### [WORK REQUEST]
From the material below, copy exactly the lines beginning with the one that contains "Meik Wiking" and ending with the one that contains "go obejrzeć?"; the pictures stay out.

### [DATA SHOWN]
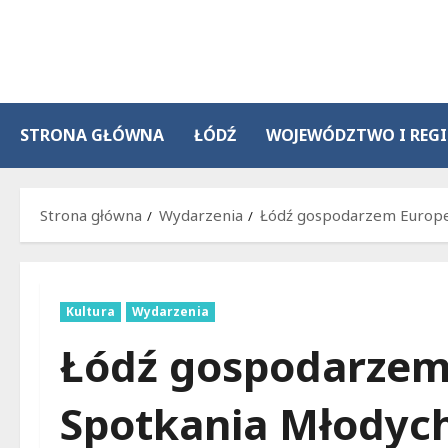
Przejdź
do
treści
STRONA GŁÓWNA
ŁÓDŹ
WOJEWÓDZTWO I REG
Strona główna
Wydarzenia
Łódź gospodarzem Europej
Kultura
Wydarzenia
Łódź gospodarzem
Spotkania Młodych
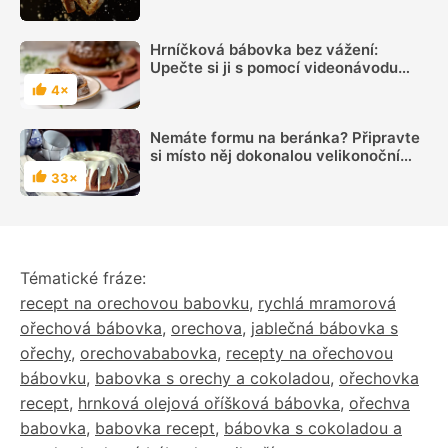
bez hrudek
Hrníčková bábovka bez vážení:
Upečte si ji s pomocí videonávodu
krok za krokem
4×
Hodnocení
Nemáte formu na beránka? Připravte
si místo něj dokonalou velikonoční
bábovku
33×
Hodnocení
Tématické fráze:
recept na orechovou babovku
,
rychlá mramorová
ořechová bábovka
,
orechova
,
jablečná bábovka s
ořechy
,
orechovababovka
,
recepty na ořechovou
bábovku
,
babovka s orechy a cokoladou
,
ořechovka
recept
,
hrnková olejová oříšková bábovka
,
ořechva
babovka
,
babovka recept
,
bábovka s cokoladou a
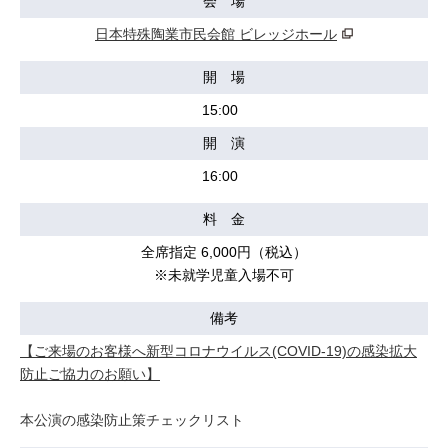
会 場
日本特殊陶業市民会館 ビレッジホール
開 場
15:00
開 演
16:00
料 金
全席指定 6,000円（税込）
※未就学児童入場不可
備考
【ご来場のお客様へ新型コロナウイルス(COVID-19)の感染拡大
防止ご協力のお願い】
本公演の感染防止策チェックリスト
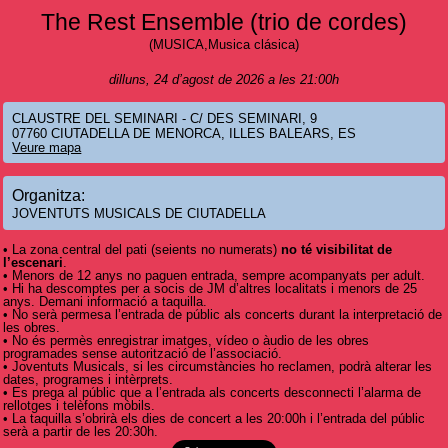
The Rest Ensemble (trio de cordes)
(MUSICA,Musica clásica)
dilluns, 24 d’agost de 2026 a les 21:00h
CLAUSTRE DEL SEMINARI - C/ DES SEMINARI, 9
07760 CIUTADELLA DE MENORCA, ILLES BALEARS, ES
Veure mapa
Organitza:
JOVENTUTS MUSICALS DE CIUTADELLA
• La zona central del pati (seients no numerats)
no té visibilitat de
l’escenari
.
• Menors de 12 anys no paguen entrada, sempre acompanyats per adult.
• Hi ha descomptes per a socis de JM d’altres localitats i menors de 25
anys. Demani informació a taquilla.
• No serà permesa l’entrada de públic als concerts durant la interpretació de
les obres.
• No és permès enregistrar imatges, vídeo o àudio de les obres
programades sense autorització de l’associació.
• Joventuts Musicals, si les circumstàncies ho reclamen, podrà alterar les
dates, programes i intèrprets.
• Es prega al públic que a l’entrada als concerts desconnecti l’alarma de
rellotges i telèfons mòbils.
• La taquilla s’obrirà els dies de concert a les 20:00h i l’entrada del públic
serà a partir de les 20:30h.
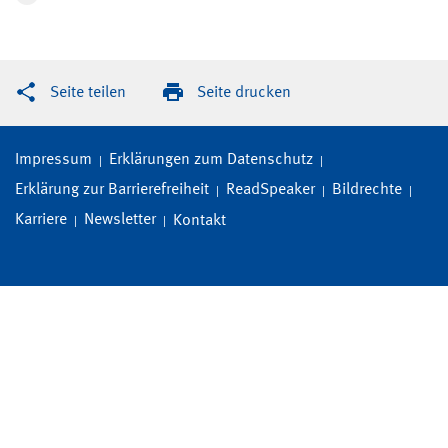
Seite teilen
Seite drucken
Impressum
Erklärungen zum Datenschutz
Erklärung zur Barrierefreiheit
ReadSpeaker
Bildrechte
Karriere
Newsletter
Kontakt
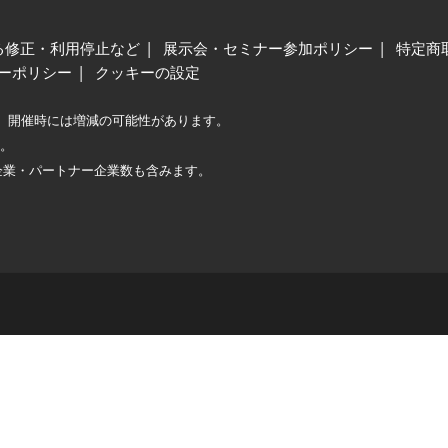
る修正・利用停止など
展示会・セミナー参加ポリシー
特定商
ーポリシー
クッキーの設定
、開催時には増減の可能性があります。
較。
企業・パートナー企業数も含みます。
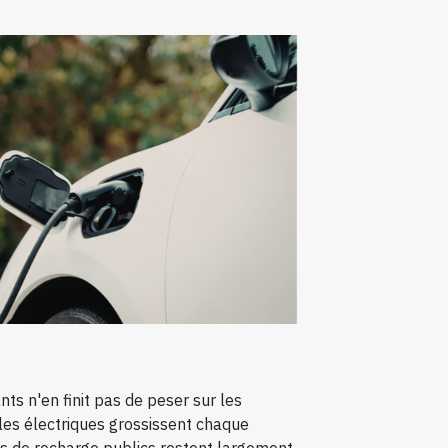
nts n'en finit pas de peser sur les
les électriques grossissent chaque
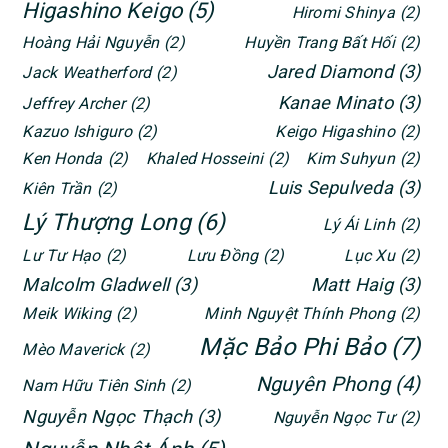
Higashino Keigo
(5)
Hiromi Shinya
(2)
Hoàng Hải Nguyễn
(2)
Huyền Trang Bất Hối
(2)
Jared Diamond
(3)
Jack Weatherford
(2)
Kanae Minato
(3)
Jeffrey Archer
(2)
Kazuo Ishiguro
(2)
Keigo Higashino
(2)
Ken Honda
(2)
Khaled Hosseini
(2)
Kim Suhyun
(2)
Luis Sepulveda
(3)
Kiên Trần
(2)
Lý Thượng Long
(6)
Lý Ái Linh
(2)
Lư Tư Hạo
(2)
Lưu Đồng
(2)
Lục Xu
(2)
Malcolm Gladwell
(3)
Matt Haig
(3)
Meik Wiking
(2)
Minh Nguyệt Thính Phong
(2)
Mặc Bảo Phi Bảo
(7)
Mèo Maverick
(2)
Nguyên Phong
(4)
Nam Hữu Tiên Sinh
(2)
Nguyễn Ngọc Thạch
(3)
Nguyễn Ngọc Tư
(2)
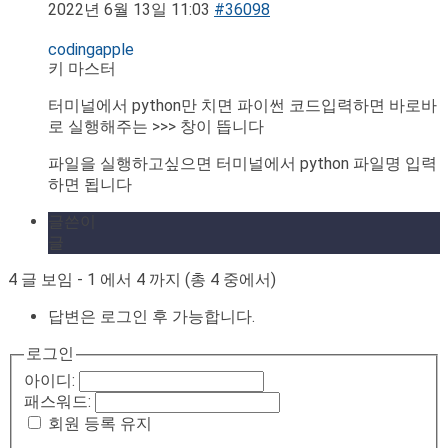
2022년 6월 13일 11:03
#36098
codingapple
키 마스터
터미널에서 python만 치면 파이썬 코드입력하면 바로바
로 실행해주는 >>> 창이 뜹니다
파일을 실행하고싶으면 터미널에서 python 파일명 입력
하면 됩니다
글쓴이
글
4 글 보임 - 1 에서 4 까지 (총 4 중에서)
답변은 로그인 후 가능합니다.
로그인
아이디:
패스워드:
회원 등록 유지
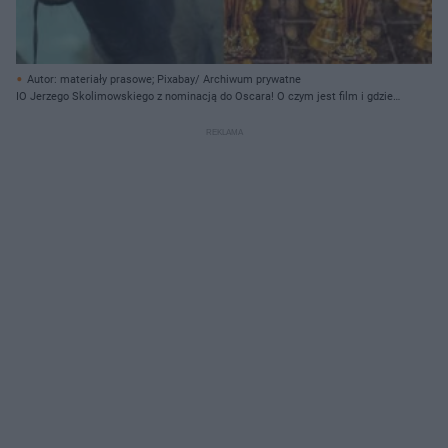
Autor: materiały prasowe; Pixabay/ Archiwum prywatne
IO Jerzego Skolimowskiego z nominacją do Oscara! O czym jest film i gdzie
go obejrzeć?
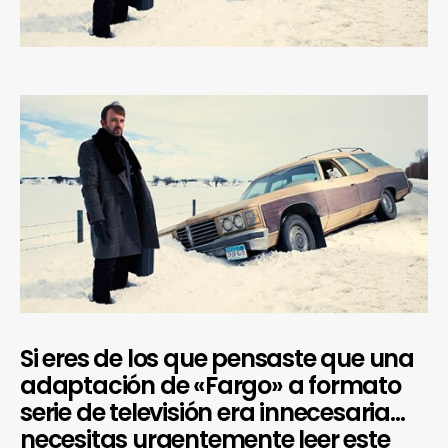
Si eres de los que pensaste que una
adaptación de «Fargo» a formato
serie de televisión era innecesaria…
necesitas urgentemente leer este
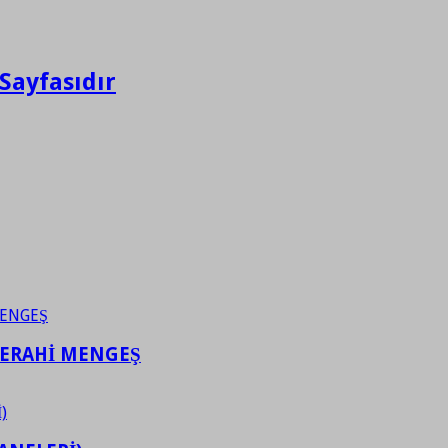
Sayfasıdır
FERAHİ MENGEŞ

### [RESPONSE TO THIS TASK]
Meik Wiking
(2)
Minh Nguyệt Thính Phong
(2)
Mặc Bảo Phi Bảo
(7)
Mèo Maverick
(2)
Nguyên Phong
(4)
Nam Hữu Tiên Sinh
(2)
Nguyễn Ngọc Thạch
(3)
Nguyễn Ngọc Tư
(2)
2022년 6월 13일 11:03
#36098
codingapple
키 마스터
터미널에서 python만 치면 파이썬 코드입력하면 바로바
로 실행해주는 >>> 창이 뜹니다
파일을 실행하고싶으면 터미널에서 python 파일명 입력
하면 됩니다
글쓴이
글
4 글 보임 - 1 에서 4 까지 (총 4 중에서)
답변은 로그인 후 가능합니다.
로그인
아이디:
패스워드:
회원 등록 유지
Autor: materiały prasowe; Pixabay/ Archiwum prywatne
IO Jerzego Skolimowskiego z nominacją do Oscara! O czym jest film i gdzie
go obejrzeć?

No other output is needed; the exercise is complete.